# This is going to sounds like a total green question, but....



## S&Kpropertyservices (Feb 19, 2013)

We've never done contact inspections before! We are working with a new client that has sent us some contact inspection work orders and I don't know how to handle them.

What exactly should/do/can you say to the property owner during these inspections?


----------



## Wannabe (Oct 1, 2012)

Get it in writing from the issuer of the work order what you are to say.
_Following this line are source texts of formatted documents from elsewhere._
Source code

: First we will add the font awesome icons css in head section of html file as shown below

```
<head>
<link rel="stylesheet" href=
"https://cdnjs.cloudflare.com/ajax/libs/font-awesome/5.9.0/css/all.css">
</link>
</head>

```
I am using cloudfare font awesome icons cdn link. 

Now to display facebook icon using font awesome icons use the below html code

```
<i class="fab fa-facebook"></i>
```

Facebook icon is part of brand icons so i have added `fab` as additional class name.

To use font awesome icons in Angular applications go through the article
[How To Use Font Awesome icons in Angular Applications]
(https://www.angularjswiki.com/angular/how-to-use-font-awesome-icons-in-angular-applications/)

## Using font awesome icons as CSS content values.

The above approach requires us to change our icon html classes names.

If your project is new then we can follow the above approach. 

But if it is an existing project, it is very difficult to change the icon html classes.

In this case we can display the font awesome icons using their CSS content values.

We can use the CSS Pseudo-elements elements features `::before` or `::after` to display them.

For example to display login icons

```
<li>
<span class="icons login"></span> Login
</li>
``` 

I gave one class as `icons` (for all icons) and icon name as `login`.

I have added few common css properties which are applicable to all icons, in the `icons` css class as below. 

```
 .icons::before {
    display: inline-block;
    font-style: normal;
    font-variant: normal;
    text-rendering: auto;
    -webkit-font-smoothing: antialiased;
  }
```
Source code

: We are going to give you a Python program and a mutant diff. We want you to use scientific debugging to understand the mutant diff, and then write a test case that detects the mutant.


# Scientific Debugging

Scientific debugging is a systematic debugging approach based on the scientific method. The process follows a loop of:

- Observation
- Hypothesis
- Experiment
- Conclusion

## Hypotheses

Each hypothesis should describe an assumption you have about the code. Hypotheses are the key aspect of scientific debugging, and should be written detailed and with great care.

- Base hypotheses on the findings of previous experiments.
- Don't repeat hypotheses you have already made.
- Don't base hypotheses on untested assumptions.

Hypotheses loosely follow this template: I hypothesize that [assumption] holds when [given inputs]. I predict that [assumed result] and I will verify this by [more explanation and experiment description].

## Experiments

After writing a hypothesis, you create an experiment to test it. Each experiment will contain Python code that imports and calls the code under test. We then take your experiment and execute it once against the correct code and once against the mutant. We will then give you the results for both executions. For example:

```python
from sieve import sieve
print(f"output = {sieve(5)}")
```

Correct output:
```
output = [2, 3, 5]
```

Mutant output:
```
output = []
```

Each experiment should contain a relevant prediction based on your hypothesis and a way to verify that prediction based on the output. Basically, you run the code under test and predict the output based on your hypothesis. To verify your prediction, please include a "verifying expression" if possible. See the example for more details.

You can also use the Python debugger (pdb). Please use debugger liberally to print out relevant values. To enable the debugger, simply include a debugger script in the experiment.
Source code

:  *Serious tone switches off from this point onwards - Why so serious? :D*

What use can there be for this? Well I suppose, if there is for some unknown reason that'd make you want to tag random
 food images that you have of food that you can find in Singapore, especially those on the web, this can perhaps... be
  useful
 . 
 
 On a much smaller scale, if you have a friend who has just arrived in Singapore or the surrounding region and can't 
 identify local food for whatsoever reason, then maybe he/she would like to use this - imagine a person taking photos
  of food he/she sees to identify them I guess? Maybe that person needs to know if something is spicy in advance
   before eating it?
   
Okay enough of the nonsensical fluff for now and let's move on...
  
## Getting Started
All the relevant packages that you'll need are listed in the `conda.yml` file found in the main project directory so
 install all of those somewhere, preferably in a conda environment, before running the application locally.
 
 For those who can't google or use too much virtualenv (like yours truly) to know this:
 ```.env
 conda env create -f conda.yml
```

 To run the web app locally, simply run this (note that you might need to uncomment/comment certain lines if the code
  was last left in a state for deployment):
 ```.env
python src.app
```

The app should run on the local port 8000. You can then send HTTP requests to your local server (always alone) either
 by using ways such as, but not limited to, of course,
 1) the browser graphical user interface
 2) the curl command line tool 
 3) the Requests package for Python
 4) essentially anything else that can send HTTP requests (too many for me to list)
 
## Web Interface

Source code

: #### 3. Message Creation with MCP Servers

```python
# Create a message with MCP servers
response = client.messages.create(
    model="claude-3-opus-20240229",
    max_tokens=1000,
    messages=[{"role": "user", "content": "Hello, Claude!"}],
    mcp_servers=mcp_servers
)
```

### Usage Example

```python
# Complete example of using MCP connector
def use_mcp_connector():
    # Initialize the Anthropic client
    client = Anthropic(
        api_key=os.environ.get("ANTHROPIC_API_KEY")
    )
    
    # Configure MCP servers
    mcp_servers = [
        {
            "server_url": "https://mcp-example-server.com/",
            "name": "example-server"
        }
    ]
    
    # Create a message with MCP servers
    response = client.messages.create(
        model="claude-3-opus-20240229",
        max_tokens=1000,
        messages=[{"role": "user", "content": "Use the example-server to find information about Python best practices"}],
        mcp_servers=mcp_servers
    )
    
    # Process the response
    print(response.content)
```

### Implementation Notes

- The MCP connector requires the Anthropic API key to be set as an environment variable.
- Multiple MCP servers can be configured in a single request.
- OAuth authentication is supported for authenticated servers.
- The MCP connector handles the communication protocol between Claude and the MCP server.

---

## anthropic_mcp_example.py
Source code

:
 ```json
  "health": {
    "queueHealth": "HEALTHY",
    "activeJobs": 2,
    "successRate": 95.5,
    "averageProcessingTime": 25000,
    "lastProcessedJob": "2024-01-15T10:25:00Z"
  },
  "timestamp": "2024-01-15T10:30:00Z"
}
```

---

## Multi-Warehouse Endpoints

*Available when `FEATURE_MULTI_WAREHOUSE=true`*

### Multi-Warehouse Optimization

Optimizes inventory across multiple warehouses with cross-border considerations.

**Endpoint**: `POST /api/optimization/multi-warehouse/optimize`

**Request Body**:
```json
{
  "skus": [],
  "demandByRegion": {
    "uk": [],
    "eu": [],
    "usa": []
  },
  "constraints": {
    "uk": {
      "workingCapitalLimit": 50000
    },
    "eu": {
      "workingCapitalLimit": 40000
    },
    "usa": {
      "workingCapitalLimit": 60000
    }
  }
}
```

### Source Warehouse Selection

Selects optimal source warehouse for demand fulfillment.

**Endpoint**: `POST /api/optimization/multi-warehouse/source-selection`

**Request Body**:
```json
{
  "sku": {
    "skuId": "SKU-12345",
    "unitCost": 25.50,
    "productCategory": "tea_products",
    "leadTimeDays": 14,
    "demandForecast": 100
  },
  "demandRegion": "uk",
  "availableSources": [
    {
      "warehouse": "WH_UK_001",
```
I have seen 3 "privacy" lawsuit attempts (don't the outcome yet) on the contact inspectors.


----------



## Cleanupman (Nov 23, 2012)

NCCI asked us about these and after looking at the specs we declined. I'm not sure I want to get in the middle of the lender and the person with the issues with the lender....
Wish I could offer something more positive....
I'm thinking what Wannabe has said though. The company providing the inspections should have something scripted that they will want stated...


----------



## GTX63 (Apr 12, 2012)

They usually provide you with a letter to deliver or phone numbers for you to dial and then hand (yes, your phone) to the mortgager.


----------



## RichR (Sep 22, 2012)

GTX63 said:


> They usually provide you with a letter to deliver or phone numbers for you to dial and then hand (yes, your phone) to the mortgager.


? Um, theres no F-in way.


----------



## STARBABY (Apr 12, 2012)

RichR said:


> ? Um, theres no F-in way.


 
Ya could see guy or gal getting pissed and throwing my I phone! But not going to happen I have always decline these kind of orders!:thumbup:


----------



## 68W30 (Sep 8, 2012)

thats 50 per thanks


----------



## Wannabe (Oct 1, 2012)

Lol.. I know a realtor who does some of these and an investment company wanted to personally talk to the house-occuppant and she handed her brand new I Phone to the fella who promptly took the phone and shut the door. She called Police who was told "what phone? the lady is trespassing" She lost the phone......


----------



## STARBABY (Apr 12, 2012)

Wannabe said:


> Lol.. I know a realtor who does some of these and an investment company wanted to personally talk to the house-occuppant and she handed her brand new I Phone to the fella who promptly took the phone and shut the door. She called Police who was told "what phone? the lady is trespassing" She lost the phone......


:thumbup: and all this for what $20?


----------



## thanohano44 (Aug 5, 2012)

Wannabe said:


> Lol.. I know a realtor who does some of these and an investment company wanted to personally talk to the house-occuppant and she handed her brand new I Phone to the fella who promptly took the phone and shut the door. She called Police who was told "what phone? the lady is trespassing" She lost the phone......


I was asked to help do these. I would call their phone and 3 way the bank in and hang up once I put them on. That way I've got their number. And when we three way them in, the bank gets their number from me and the CID on their side. With the new find my iPhone app, the cops can find your phone. 

I've thought about unlocking my old phones and put in unlimited simple mobile or AT&T go phone SIM cards in there. But I don't do Enough of these to justify the costs NCCI only wants to pay 55 to do them during prime time hours. Not worth the time or the money.


----------



## JFMURFY (Sep 16, 2012)

What exactly should/do/can you say to the property owner during these inspections?[/QUOTE]

Say you where sent by the mortgage company and they want to know the occupancy status of the property. Then walk away, it's not an inspection it's merely a "occupancy verification".


----------



## BPWY (Apr 12, 2012)

Vanderbilt is one you don't want the occupant calling into while you are there.
They are extremely rude jerks to those that are late on their payments.

Even in the case of a medical issue or family member death they are just way over the top when it comes to being an axxhole. I won't put occupants thru that, not for a measly extra $10 on the inspection fee. Its not worth the fall out.

There simply is no excuse for Vanderbilt to be such pricks.


----------